1994. A young teenage boy disappears without a trace from his Texas town. Three years later, someone claiming to be this same kid shows up at a children's home in Spain, where he is promptly picked up by his older sister and taken back home. A remarkable rescue? Not exactly. For one thing, the boy in question seems to have come from a less handsome branch of the Benicio del Toro family tree, whereas the boy who went missing, Nicholas Barclay, is blonde, fair-skinned and blue-eyed. Then there's a question of how a 13-year-old American boy can totally lose the ability to speak accentless, American English--no matter what claims might be made concerning the horrific things that had happened to him during the missing years. Most troubling of all, though, is how Nicholas's sister Carey could travel to Spain and fail to realise that the boy in the question wasn't her brother after all.

Unsurprisingly, rather than focusing on the family, Layton's movie is very much the story of this imposter, whose name, it turns out, is Frédéric Bourdin. Well, as far as we can be certain, anyway, given that he had left a trail of false identities all over Europe before deciding to disguise himself as a child (he was 23 in 1997, not 16). He tells us his sob story--his French mother was very young and her father was a racist, who didn't approve of Frédéric's Algerian father or Frédéric himself, he says, so he decided to try to be taken on by a real family, who could give him the childhood he never had. Naturally, we have to take everything he says with a pinch of salt: he is a professional liar and an attention-seeker. He has no remorse when he talks to camera about what he did. It was everyone else's fault but his own--yes, he might have rung around dozens of US police stations fishing for information on missing children, but it isn't his fault that the particular family he happened upon were so desperate to believe that their son and brother was still alive, that they would even proclaim that a boy who looked nothing like Nicholas had ever looked was indeed him.

Not everyone is convinced, though. One of the brothers, back in Texas, simply tells Bourdin, "good luck," and avoided being around him. A local private detective is also suspicious--primarily because Bourdin's ears didn't match Nicholas's, a trick the investigator learned from Scotland Yard, dontcha know? Then there's Nancy Fisher, the Mary Portas-lookalike from the FBI who, on hearing "Nicholas's" horrific account of where he had been (kidnapped by the military, abused and tortured), decides he either went through something really terrible or he is an extremely skillful liar.

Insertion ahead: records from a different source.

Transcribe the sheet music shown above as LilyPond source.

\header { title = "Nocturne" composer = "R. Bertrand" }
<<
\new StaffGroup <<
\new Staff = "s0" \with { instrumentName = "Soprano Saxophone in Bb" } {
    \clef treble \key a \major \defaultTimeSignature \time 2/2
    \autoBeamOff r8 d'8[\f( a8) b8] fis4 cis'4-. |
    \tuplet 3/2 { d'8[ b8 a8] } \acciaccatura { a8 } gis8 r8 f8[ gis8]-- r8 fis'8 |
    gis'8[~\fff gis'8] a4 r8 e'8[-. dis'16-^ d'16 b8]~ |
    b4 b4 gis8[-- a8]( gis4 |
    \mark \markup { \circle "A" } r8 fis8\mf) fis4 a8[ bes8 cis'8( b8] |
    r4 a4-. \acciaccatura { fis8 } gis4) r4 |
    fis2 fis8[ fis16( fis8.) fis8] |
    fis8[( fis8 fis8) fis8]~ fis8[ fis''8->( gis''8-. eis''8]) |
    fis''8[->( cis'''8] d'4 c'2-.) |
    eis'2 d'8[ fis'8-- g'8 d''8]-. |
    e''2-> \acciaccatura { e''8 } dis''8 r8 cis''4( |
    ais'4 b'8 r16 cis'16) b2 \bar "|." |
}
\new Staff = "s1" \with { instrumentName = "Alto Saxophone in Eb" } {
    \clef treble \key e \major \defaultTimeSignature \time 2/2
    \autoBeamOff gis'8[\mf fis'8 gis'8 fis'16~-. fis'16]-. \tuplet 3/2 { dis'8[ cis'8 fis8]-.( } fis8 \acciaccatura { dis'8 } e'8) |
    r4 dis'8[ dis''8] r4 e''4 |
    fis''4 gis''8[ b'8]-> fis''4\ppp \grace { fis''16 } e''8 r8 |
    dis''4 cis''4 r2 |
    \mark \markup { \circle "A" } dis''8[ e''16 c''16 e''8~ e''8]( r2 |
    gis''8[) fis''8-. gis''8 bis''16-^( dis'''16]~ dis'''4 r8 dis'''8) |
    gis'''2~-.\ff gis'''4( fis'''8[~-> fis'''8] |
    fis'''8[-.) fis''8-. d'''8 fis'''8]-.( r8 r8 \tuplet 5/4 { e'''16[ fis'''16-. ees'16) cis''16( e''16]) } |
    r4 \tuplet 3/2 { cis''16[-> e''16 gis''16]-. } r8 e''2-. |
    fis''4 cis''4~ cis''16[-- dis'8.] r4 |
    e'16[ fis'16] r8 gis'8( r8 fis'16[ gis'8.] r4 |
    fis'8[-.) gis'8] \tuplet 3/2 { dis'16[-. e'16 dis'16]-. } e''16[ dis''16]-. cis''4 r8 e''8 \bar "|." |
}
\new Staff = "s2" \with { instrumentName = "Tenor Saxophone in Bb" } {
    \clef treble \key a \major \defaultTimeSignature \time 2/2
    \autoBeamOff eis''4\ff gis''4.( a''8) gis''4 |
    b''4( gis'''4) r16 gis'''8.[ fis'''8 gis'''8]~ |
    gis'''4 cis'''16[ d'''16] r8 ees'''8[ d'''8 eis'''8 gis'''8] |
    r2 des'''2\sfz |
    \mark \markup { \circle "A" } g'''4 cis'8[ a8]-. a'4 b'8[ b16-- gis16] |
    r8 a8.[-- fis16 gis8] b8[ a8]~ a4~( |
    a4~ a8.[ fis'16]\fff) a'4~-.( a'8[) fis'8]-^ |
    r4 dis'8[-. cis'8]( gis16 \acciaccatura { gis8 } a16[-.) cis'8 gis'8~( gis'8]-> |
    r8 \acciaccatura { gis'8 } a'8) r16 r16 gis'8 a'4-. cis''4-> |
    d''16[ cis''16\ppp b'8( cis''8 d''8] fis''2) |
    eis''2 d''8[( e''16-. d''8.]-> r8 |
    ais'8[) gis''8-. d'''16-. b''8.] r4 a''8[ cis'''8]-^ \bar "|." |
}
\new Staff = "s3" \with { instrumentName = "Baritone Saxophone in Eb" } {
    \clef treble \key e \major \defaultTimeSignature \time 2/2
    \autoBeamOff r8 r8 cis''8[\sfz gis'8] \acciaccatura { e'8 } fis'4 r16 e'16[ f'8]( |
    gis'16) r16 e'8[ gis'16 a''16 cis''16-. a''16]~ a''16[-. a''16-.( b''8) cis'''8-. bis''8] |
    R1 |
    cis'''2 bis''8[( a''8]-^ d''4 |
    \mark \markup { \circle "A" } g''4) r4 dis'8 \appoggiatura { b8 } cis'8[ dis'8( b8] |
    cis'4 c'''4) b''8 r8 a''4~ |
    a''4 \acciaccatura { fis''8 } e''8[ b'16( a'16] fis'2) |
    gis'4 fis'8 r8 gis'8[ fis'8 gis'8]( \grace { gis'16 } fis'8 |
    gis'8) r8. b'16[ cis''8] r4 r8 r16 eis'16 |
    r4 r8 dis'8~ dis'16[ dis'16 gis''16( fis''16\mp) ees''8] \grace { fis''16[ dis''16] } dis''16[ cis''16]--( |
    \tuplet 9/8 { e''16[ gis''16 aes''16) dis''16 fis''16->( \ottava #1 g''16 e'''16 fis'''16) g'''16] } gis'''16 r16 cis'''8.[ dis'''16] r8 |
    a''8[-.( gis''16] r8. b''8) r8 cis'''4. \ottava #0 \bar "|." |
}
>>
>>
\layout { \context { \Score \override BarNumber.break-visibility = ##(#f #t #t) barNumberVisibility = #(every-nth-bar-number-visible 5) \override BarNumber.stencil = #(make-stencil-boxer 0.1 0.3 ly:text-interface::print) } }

She initially goes with the former--who would make up those lies, she asks--but as the evidence against Bourdin begins to mount, who is going to be left feeling like the greater fool?

The Imposter is a fascinating and engaging film, which still finds time to pack in a few final twists into its already crazy narrative, although you will have to watch the film (or trawl Wikipedia) to find out what happens. Some have criticized the uncensored way Bourdin is allowed to present his case to the audience, but he's so unsympathetic, ruthlessly self-interested and calculating that surely no one can leave the film a) liking and admiring him and b) believing a single word he says. Surely... This may be a spoiler, but for me, perhaps the scariest thing about the film is the end card that reads, "Frédéric Bourdin has a wife and three children." Just...wow!